━━━━━ Extracted entries ━━━━━

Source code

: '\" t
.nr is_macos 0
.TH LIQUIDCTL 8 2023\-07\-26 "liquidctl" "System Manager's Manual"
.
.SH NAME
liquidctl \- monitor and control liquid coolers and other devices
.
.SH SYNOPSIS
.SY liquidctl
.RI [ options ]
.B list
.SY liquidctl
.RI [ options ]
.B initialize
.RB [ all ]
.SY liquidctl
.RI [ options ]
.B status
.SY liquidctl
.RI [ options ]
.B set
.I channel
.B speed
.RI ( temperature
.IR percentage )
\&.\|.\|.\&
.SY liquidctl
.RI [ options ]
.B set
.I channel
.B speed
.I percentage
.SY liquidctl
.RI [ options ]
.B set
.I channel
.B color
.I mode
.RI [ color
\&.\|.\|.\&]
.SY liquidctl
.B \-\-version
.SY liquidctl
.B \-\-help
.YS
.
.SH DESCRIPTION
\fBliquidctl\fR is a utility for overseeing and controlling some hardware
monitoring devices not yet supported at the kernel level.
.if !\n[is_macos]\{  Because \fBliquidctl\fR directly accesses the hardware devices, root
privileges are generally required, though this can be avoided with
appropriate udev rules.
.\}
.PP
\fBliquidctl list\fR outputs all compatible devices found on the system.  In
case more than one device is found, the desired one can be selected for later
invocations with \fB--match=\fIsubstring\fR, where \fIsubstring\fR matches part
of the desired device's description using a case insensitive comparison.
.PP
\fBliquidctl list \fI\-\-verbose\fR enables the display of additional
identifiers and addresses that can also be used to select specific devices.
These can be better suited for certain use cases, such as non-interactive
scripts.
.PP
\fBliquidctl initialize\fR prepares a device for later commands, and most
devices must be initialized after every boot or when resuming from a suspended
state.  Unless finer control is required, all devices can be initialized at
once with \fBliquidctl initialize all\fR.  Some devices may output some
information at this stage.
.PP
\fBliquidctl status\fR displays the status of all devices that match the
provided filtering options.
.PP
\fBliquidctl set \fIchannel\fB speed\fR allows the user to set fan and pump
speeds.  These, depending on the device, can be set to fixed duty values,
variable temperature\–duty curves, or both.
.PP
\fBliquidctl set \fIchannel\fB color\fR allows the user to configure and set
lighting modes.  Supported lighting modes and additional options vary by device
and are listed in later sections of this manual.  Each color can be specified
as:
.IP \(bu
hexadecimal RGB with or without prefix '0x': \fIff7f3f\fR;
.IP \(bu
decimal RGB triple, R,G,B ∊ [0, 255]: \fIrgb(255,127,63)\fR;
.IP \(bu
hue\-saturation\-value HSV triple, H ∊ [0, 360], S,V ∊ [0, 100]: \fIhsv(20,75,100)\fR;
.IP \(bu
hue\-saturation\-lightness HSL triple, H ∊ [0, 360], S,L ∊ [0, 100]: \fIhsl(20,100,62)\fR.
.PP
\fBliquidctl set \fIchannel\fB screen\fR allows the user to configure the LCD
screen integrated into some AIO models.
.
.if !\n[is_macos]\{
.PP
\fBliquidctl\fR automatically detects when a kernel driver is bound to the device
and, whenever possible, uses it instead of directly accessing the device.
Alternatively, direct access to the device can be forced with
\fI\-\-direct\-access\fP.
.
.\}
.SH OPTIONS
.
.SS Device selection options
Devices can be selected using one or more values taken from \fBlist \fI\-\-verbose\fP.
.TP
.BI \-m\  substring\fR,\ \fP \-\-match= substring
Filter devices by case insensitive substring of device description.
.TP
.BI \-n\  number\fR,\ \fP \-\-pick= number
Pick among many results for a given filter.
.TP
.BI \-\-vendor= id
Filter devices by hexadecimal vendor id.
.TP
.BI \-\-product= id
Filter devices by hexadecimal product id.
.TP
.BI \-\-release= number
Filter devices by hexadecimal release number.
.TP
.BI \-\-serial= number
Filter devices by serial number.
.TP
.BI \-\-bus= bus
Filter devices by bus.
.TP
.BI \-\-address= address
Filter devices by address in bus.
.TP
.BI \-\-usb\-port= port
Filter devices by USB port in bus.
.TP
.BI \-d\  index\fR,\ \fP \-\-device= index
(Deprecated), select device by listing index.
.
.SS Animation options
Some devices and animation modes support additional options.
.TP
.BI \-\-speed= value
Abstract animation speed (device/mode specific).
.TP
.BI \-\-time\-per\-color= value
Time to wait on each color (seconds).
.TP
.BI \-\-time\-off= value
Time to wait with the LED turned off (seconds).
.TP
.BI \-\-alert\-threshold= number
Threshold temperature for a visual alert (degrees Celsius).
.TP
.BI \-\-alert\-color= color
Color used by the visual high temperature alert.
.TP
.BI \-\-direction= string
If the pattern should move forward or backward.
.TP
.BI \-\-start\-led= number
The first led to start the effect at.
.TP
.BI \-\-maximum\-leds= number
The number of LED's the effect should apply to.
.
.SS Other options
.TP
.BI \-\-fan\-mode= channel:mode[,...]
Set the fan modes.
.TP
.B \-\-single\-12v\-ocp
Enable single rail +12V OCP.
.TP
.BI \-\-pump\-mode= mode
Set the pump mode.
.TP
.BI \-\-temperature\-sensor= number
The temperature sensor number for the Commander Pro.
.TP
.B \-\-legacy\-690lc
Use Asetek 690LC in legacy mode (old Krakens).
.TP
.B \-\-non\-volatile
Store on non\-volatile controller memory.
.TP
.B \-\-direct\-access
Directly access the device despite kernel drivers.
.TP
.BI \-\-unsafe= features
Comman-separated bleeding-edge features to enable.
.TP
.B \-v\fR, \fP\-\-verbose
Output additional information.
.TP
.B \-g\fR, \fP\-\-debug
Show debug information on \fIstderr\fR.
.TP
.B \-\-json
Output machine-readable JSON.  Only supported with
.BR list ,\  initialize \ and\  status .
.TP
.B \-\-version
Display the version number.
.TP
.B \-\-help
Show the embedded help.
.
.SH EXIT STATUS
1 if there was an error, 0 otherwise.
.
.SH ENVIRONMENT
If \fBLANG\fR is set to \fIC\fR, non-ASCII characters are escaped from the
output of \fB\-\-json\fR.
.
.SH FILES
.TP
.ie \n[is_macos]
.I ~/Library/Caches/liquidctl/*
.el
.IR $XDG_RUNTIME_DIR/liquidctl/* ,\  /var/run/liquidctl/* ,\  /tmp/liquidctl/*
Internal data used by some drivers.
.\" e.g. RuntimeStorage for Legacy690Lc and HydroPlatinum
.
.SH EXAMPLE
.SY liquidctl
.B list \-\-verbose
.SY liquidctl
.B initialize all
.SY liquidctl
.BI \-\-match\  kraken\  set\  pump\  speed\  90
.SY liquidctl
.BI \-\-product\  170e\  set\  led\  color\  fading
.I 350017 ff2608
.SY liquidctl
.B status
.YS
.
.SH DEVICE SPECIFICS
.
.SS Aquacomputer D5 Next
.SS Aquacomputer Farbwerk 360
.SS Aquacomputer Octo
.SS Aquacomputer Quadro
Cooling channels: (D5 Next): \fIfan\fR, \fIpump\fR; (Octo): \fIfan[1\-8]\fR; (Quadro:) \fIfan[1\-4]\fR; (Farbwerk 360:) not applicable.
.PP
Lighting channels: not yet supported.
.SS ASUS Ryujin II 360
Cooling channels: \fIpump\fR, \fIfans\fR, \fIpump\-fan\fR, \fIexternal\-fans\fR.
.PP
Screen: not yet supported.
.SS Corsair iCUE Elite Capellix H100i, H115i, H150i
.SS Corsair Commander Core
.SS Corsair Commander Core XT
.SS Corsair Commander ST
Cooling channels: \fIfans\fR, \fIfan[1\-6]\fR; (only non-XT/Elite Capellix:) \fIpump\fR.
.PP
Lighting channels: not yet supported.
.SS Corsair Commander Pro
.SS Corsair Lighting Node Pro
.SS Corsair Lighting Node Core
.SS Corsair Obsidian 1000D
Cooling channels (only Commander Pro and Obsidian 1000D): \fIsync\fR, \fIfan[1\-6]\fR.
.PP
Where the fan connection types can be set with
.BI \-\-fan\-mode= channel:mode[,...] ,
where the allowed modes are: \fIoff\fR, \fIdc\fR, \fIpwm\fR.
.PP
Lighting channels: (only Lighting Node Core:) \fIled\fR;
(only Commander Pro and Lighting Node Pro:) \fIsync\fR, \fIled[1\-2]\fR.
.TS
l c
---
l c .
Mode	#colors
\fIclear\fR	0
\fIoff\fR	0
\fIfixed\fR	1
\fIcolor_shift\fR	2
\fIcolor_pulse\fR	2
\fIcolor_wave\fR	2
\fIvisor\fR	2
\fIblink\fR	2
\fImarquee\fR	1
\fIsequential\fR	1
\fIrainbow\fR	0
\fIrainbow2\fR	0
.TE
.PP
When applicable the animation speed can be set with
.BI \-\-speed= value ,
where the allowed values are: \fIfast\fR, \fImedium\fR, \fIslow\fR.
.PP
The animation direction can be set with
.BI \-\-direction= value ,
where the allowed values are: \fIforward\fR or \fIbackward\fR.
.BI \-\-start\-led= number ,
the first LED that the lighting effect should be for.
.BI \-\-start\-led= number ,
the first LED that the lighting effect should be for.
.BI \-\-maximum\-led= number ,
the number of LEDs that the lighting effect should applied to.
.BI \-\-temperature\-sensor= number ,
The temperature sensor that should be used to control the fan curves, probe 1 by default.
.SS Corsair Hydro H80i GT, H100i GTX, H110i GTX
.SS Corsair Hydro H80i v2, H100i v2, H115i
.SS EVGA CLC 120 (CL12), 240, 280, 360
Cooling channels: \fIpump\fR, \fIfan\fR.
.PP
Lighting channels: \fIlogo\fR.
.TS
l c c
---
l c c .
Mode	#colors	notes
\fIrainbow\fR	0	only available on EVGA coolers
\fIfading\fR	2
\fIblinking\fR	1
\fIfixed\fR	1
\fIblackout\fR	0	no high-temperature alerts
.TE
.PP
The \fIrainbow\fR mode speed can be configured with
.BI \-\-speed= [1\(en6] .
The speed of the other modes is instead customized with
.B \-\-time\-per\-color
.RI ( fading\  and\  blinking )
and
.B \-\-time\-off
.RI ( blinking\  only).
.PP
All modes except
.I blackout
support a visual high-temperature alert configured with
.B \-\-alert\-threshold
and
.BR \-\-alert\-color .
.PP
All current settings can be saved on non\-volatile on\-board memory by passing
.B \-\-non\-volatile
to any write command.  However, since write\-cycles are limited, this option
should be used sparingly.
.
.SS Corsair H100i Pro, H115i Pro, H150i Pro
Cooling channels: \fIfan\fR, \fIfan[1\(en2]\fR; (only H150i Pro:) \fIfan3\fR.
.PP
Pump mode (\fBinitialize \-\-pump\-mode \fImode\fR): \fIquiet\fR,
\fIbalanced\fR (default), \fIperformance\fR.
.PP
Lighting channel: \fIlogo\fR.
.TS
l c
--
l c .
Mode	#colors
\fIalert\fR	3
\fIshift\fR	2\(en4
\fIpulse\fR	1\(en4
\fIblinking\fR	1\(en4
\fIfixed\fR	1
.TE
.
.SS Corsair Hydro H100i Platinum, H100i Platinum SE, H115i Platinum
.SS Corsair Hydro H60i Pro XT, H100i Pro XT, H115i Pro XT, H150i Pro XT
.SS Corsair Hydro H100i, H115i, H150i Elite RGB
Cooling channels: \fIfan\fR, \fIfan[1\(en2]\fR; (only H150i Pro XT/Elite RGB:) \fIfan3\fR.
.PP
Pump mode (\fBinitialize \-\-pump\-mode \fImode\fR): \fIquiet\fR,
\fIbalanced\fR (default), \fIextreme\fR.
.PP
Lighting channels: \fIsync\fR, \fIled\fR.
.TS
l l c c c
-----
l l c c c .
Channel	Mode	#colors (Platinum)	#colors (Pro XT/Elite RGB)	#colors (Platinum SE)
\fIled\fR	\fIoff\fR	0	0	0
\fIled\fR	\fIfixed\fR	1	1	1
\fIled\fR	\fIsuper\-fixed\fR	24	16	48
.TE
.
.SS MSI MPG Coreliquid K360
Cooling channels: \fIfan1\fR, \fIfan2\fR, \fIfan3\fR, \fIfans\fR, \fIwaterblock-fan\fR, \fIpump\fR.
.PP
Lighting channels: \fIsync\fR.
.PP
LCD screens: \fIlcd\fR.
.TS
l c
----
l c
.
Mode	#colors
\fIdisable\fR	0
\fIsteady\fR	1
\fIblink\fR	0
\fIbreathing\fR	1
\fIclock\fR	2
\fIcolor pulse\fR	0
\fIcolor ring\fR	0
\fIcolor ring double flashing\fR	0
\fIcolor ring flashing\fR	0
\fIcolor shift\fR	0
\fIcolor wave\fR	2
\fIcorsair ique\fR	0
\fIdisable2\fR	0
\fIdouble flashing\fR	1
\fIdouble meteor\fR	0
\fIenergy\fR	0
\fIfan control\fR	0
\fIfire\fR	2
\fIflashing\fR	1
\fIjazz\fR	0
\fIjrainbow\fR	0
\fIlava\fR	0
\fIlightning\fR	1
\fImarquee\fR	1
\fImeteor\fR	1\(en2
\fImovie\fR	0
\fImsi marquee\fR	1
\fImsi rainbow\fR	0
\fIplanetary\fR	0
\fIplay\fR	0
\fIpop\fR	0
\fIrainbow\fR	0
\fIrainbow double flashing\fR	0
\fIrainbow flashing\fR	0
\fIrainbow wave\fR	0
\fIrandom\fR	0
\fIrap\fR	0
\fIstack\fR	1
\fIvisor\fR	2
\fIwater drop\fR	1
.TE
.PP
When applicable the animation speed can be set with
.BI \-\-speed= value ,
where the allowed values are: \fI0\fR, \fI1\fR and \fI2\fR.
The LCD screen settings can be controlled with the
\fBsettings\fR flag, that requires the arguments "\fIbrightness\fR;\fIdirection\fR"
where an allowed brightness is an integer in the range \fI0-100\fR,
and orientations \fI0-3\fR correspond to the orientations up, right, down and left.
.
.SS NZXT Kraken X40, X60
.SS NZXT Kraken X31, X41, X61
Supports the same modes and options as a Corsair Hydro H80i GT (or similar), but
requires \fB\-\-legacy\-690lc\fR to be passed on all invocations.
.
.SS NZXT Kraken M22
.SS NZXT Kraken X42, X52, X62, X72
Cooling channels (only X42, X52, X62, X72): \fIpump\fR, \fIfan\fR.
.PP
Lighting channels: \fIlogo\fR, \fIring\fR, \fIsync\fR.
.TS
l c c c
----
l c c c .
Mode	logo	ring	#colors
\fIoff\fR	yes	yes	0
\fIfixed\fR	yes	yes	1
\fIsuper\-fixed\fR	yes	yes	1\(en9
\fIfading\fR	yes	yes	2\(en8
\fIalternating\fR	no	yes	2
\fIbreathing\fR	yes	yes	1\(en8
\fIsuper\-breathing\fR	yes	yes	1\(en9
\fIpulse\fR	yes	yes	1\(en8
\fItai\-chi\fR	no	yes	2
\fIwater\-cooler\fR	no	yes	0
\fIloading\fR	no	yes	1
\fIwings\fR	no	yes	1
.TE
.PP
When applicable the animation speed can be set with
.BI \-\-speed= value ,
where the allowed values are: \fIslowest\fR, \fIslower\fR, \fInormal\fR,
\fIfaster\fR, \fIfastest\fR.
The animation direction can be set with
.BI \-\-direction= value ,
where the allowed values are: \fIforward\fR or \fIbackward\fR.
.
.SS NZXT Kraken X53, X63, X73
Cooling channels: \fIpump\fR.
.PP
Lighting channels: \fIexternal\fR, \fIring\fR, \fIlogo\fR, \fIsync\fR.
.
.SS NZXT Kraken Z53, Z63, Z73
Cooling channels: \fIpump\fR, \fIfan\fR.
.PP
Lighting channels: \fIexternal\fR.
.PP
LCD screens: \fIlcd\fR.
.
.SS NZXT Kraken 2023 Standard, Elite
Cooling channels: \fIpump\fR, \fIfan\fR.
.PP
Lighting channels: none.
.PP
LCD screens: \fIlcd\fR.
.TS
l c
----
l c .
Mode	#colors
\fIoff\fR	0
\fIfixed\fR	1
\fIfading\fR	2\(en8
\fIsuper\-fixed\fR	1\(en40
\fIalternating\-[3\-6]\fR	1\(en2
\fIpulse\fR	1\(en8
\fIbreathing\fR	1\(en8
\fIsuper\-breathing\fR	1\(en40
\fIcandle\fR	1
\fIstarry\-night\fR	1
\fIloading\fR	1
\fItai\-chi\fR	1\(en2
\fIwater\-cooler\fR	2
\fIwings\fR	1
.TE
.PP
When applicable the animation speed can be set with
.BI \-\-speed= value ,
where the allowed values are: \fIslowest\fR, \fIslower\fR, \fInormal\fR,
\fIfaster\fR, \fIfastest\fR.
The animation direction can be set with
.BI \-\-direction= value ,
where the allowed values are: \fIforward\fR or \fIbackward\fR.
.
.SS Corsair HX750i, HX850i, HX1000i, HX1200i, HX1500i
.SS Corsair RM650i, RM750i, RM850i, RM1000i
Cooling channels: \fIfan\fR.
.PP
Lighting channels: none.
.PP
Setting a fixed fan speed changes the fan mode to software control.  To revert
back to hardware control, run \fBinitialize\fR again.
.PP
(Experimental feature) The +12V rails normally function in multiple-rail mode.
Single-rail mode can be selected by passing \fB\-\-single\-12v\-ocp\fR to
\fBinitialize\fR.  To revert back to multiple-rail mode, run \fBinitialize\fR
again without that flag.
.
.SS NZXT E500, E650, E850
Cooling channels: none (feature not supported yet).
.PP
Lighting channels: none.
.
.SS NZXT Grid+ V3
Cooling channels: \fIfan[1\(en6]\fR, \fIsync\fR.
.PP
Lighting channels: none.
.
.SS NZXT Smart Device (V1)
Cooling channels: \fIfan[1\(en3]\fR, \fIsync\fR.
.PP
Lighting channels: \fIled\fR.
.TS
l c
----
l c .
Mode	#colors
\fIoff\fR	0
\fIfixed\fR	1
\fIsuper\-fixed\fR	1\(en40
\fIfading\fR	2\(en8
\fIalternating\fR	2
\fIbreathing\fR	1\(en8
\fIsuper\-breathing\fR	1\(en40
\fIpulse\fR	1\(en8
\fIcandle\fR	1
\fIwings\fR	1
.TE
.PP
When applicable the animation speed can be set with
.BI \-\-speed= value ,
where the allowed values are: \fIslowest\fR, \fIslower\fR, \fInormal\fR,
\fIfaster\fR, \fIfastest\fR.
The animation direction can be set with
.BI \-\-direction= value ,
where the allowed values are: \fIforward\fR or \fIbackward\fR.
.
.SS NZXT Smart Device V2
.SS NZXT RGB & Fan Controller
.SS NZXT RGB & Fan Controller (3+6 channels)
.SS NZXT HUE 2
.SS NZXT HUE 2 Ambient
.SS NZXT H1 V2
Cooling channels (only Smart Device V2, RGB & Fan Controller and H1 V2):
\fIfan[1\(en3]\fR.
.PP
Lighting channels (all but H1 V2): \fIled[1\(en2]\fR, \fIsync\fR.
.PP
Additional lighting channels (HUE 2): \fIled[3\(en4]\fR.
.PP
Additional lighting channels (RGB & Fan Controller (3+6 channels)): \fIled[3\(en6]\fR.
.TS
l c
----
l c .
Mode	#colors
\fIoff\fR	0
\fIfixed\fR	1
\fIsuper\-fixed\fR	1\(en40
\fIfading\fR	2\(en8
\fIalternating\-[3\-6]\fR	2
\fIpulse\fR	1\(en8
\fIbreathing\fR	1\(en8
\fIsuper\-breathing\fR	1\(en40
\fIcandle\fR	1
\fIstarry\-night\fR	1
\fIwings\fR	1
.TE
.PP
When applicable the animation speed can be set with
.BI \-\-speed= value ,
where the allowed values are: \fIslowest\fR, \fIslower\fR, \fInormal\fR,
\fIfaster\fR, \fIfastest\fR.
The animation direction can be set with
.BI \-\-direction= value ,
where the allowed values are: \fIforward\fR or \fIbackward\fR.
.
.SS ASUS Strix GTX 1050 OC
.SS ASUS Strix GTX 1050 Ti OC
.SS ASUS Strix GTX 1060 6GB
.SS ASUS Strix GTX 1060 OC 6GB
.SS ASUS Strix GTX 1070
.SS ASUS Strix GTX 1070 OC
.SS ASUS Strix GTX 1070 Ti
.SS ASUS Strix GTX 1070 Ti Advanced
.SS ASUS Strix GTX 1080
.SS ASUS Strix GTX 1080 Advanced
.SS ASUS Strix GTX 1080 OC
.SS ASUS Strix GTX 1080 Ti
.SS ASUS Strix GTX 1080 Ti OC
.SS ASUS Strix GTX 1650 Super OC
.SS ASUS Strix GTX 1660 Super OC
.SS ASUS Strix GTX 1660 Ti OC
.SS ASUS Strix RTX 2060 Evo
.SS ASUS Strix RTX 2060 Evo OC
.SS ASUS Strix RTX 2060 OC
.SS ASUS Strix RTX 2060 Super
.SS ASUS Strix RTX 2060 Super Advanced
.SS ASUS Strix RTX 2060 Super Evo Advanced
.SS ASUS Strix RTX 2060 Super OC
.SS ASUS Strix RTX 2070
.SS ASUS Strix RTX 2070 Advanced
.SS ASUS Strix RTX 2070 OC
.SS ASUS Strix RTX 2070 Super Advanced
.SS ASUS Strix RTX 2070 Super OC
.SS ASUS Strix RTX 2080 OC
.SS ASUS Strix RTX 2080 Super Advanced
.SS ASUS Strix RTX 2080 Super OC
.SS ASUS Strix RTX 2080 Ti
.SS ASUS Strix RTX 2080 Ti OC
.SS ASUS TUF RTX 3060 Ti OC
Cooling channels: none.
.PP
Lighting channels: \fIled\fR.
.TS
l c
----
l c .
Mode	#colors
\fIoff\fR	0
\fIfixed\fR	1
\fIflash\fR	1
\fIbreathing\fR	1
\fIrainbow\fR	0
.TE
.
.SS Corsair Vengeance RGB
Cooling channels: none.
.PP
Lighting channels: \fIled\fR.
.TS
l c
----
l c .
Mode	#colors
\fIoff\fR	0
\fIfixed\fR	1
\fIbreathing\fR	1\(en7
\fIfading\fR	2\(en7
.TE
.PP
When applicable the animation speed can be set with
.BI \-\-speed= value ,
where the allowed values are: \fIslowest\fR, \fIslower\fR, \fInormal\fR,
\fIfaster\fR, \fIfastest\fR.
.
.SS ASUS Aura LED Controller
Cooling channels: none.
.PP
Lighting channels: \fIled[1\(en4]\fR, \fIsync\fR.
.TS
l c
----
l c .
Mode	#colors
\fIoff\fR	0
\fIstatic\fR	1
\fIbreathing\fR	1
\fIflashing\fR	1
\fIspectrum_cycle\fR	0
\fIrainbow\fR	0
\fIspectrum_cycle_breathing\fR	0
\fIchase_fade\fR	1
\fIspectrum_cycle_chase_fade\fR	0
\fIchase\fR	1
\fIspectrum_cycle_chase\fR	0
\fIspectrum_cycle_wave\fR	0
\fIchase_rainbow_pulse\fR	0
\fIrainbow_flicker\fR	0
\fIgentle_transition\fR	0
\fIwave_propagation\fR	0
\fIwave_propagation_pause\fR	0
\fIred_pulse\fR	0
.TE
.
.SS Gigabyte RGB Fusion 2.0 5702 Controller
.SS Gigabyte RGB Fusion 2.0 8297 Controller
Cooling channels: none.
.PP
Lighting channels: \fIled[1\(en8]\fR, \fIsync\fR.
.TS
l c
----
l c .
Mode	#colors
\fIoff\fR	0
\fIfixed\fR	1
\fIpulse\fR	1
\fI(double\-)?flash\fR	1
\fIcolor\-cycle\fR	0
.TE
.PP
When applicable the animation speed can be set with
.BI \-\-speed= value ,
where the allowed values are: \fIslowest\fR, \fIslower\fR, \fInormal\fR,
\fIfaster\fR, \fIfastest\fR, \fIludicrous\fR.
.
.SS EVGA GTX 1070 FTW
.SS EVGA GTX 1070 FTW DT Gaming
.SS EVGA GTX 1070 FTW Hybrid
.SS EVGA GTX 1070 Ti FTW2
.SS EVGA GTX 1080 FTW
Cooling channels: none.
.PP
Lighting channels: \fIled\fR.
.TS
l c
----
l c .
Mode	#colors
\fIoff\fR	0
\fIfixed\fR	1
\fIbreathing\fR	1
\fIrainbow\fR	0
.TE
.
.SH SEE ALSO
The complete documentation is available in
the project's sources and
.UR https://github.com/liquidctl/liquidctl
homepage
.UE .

━━━━━

Please copy the lines in the records above between the one holding "commands, and most" and the one holding "that match the", inclusive, exactly and with no other line.

Written answer:
\fBliquidctl initialize\fR prepares a device for later commands, and most
devices must be initialized after every boot or when resuming from a suspended
state.  Unless finer control is required, all devices can be initialized at
once with \fBliquidctl initialize all\fR.  Some devices may output some
information at this stage.
.PP
\fBliquidctl status\fR displays the status of all devices that match the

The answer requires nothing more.